Love Saxa president Amelia Irvine wrote a column for The Hoya, Georgetown’s student newspaper, in September. In it, she discussed her decision to practice abstinence with her boyfriend.

In response to the editorial, which contained Irvine’s statement about the definition of marriage, The Hoya published an opposing editorial calling for the defunding of the organization.

“Love Saxa’s advocacy of denying individuals’ rights on the basis of their sexual orientations is inherently intolerant,” the editorial read. “The club is antithetical to what a university club should be, and it should be ineligible for any university benefits.”

The Student Activities Commission will hold a hearing on the matter in coming days, according to The Christian Post.

Conflicting interests

Georgetown is a Catholic university, and the Catholic Church holds to the traditional definition of marriage between a man and a woman.

But, like most large universities, Georgetown is home to thousands of students from diverse religious or nonreligious backgrounds, and it has policies in place to protect that diversity.

So, either way the school rules in this case could lead to accusations of hypocrisy because of the competing interests.
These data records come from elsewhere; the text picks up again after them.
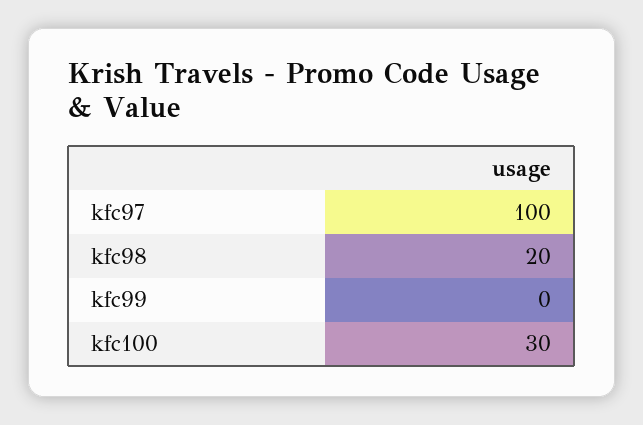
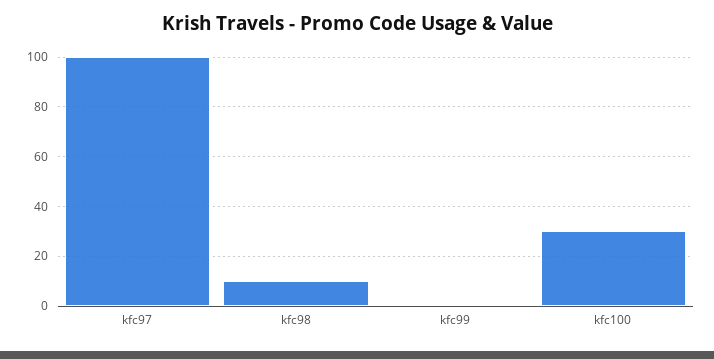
  {
    "kfc97": 100,
-   "kfc98": 20,
+   "kfc98": 10,
    "kfc99": 0,
    "kfc100": 30
  }

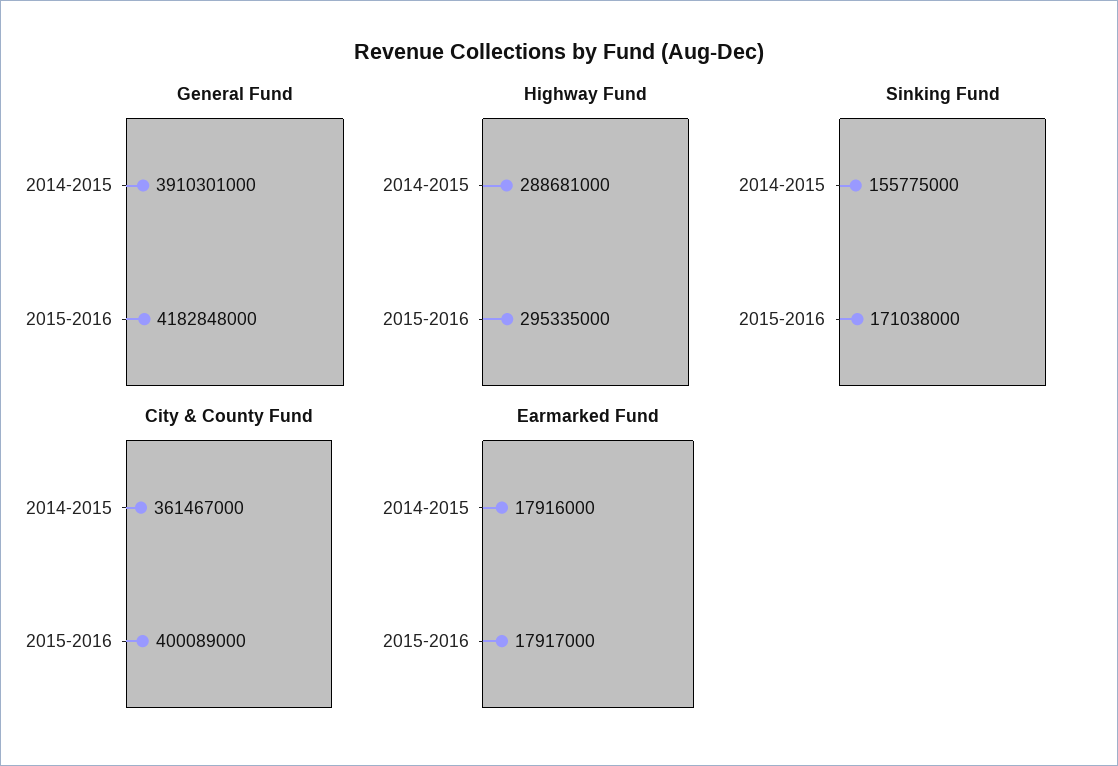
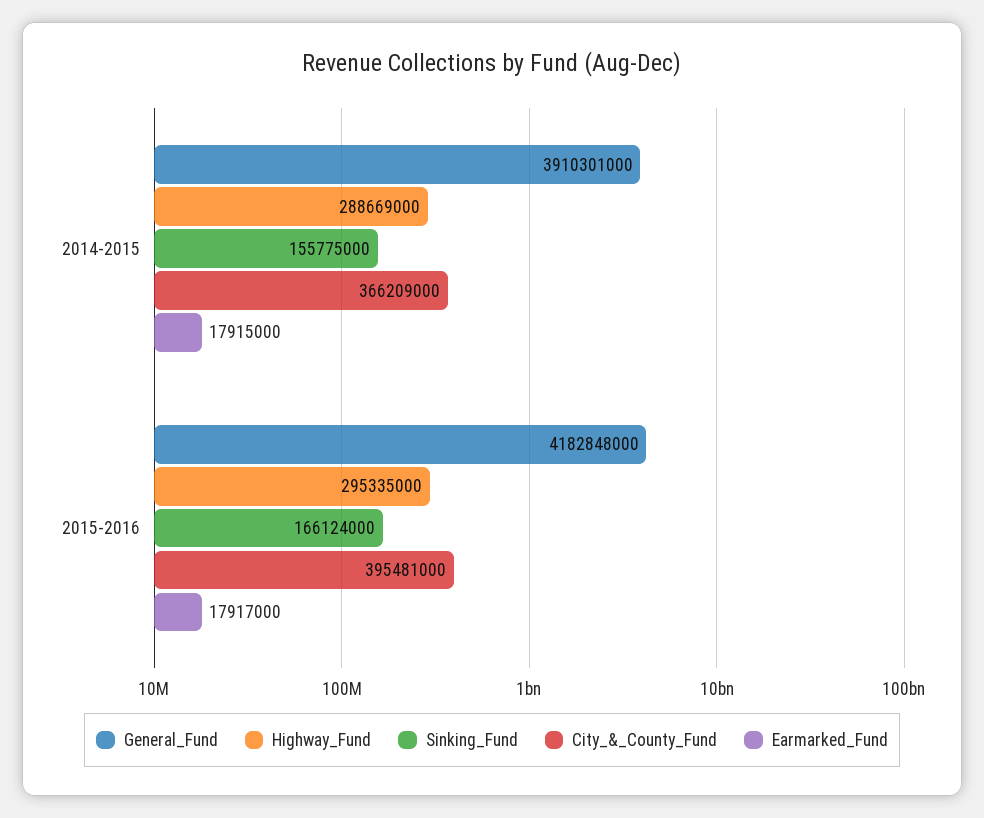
  {
    "General Fund": {
      "2014-2015": 3910301000,
      "2015-2016": 4182848000
    },
    "Highway Fund": {
-     "2014-2015": 288681000,
+     "2014-2015": 288669000,
      "2015-2016": 295335000
    },
    "Sinking Fund": {
      "2014-2015": 155775000,
-     "2015-2016": 171038000
+     "2015-2016": 166124000
    },
    "City & County Fund": {
-     "2014-2015": 361467000,
+     "2014-2015": 366209000,
-     "2015-2016": 400089000
+     "2015-2016": 395481000
    },
    "Earmarked Fund": {
-     "2014-2015": 17916000,
+     "2014-2015": 17915000,
      "2015-2016": 17917000
    }
  }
The university’s statement reflected the tension between the school’s religious history and its standing as a major institution of higher education

“We strongly support a climate that continues to provide students with new and deeper contexts for engaging with our Catholic tradition and identity. Love Saxa is one of many groups operating on campus with positions that affirm the teachings of the Catholic Church. We also support a climate that is welcoming to all students and supporting of our LGBT communities,” Georgetown said in a statement.